[Stored dataset entries]
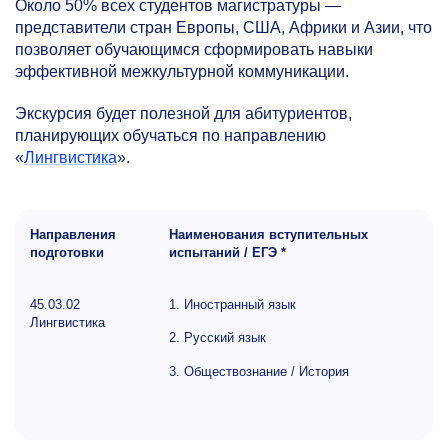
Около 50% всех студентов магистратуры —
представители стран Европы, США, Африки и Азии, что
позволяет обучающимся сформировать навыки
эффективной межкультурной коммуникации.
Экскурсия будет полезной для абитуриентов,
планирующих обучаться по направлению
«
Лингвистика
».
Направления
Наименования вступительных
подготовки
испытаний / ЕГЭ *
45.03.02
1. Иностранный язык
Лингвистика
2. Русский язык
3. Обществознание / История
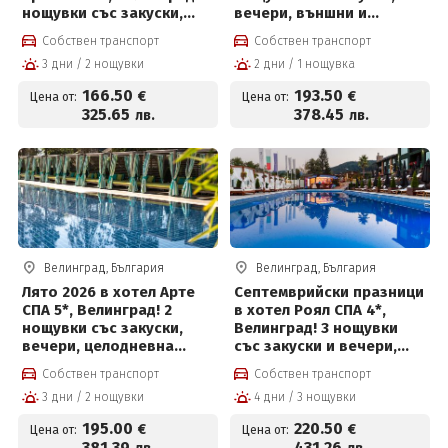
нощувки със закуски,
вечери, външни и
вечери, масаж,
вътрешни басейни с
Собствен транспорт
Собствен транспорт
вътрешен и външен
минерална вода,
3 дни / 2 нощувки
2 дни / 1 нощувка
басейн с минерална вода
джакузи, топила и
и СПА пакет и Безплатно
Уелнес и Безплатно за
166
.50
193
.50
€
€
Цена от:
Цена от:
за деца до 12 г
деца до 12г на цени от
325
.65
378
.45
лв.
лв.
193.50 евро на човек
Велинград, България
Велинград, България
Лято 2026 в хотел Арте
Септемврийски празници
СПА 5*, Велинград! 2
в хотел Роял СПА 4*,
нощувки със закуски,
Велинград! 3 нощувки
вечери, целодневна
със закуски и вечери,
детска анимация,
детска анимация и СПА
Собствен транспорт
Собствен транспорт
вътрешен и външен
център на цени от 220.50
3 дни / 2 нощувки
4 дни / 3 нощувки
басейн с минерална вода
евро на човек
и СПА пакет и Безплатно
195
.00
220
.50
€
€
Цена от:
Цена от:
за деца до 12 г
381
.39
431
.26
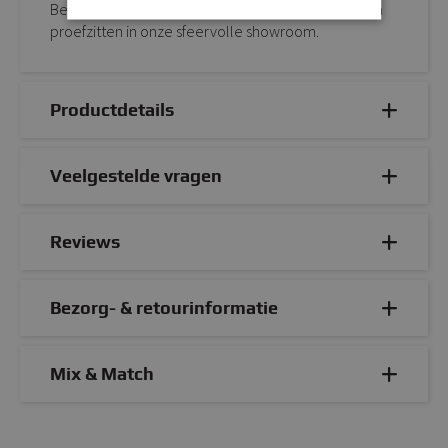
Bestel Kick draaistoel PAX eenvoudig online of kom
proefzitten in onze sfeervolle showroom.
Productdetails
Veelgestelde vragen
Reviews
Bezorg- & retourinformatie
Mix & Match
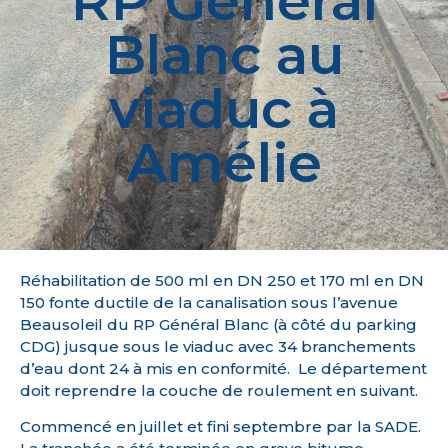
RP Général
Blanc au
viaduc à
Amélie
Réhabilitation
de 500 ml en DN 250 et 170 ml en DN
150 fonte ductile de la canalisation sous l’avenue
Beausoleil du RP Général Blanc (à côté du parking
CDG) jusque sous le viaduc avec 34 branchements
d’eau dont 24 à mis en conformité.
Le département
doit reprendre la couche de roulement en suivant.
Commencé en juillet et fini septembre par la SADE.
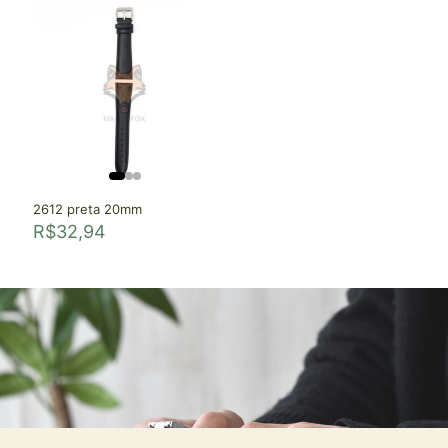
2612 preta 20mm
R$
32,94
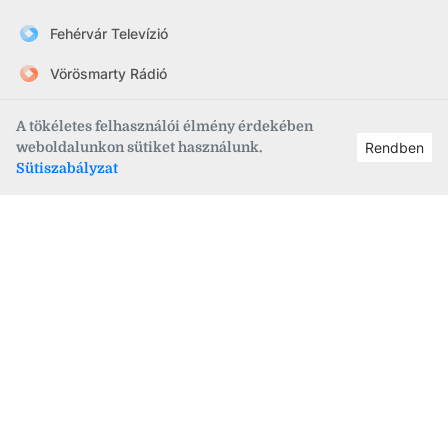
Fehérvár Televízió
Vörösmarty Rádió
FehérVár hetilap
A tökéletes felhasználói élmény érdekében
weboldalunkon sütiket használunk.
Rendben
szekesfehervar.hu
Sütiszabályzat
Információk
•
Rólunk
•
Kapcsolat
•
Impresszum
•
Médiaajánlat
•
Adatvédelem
==
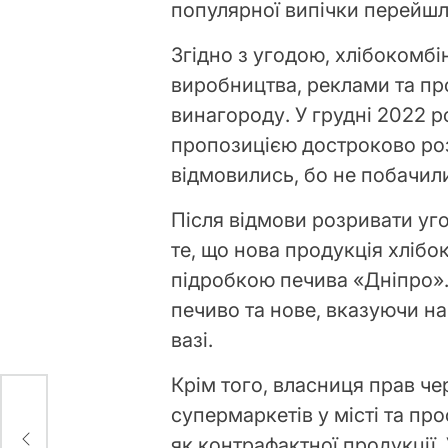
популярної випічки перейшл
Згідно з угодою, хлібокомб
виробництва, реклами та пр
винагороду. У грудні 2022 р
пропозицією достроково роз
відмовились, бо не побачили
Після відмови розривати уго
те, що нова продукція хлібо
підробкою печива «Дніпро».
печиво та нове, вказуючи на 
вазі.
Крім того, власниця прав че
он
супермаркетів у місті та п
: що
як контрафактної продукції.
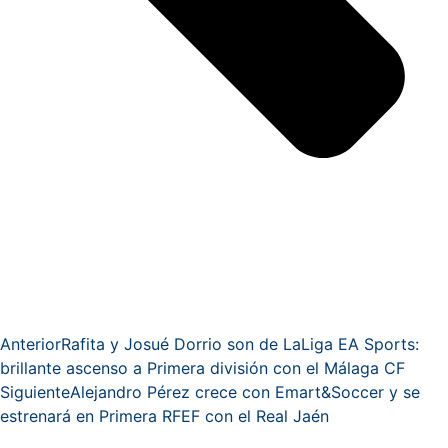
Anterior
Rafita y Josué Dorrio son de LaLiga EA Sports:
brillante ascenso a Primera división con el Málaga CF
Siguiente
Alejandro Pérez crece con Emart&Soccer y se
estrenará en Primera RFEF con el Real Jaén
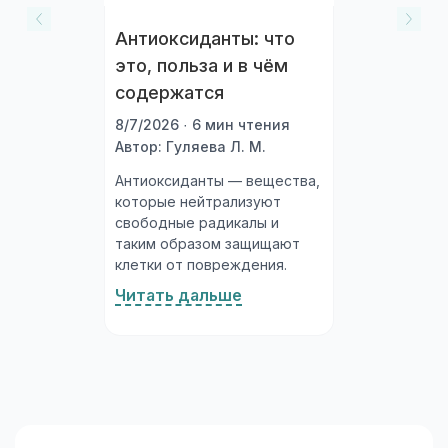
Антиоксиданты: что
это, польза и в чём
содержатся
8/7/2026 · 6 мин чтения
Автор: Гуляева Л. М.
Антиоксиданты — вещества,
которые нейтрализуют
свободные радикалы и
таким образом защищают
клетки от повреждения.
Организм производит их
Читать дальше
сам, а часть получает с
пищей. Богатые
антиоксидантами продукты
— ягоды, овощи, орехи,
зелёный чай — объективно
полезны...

> **What the exercise asks**
Copy word for word the part of the listing that begins with the line containing "Около 50% всех студентов магистратуры —" and ends with the line containing "2. Русский язык", including both of those lines.

> **The completed task**
Около 50% всех студентов магистратуры —
представители стран Европы, США, Африки и Азии, что
позволяет обучающимся сформировать навыки
эффективной межкультурной коммуникации.
Экскурсия будет полезной для абитуриентов,
планирующих обучаться по направлению
«
Лингвистика
».
Направления
Наименования вступительных
подготовки
испытаний / ЕГЭ *
45.03.02
1. Иностранный язык
Лингвистика
2. Русский язык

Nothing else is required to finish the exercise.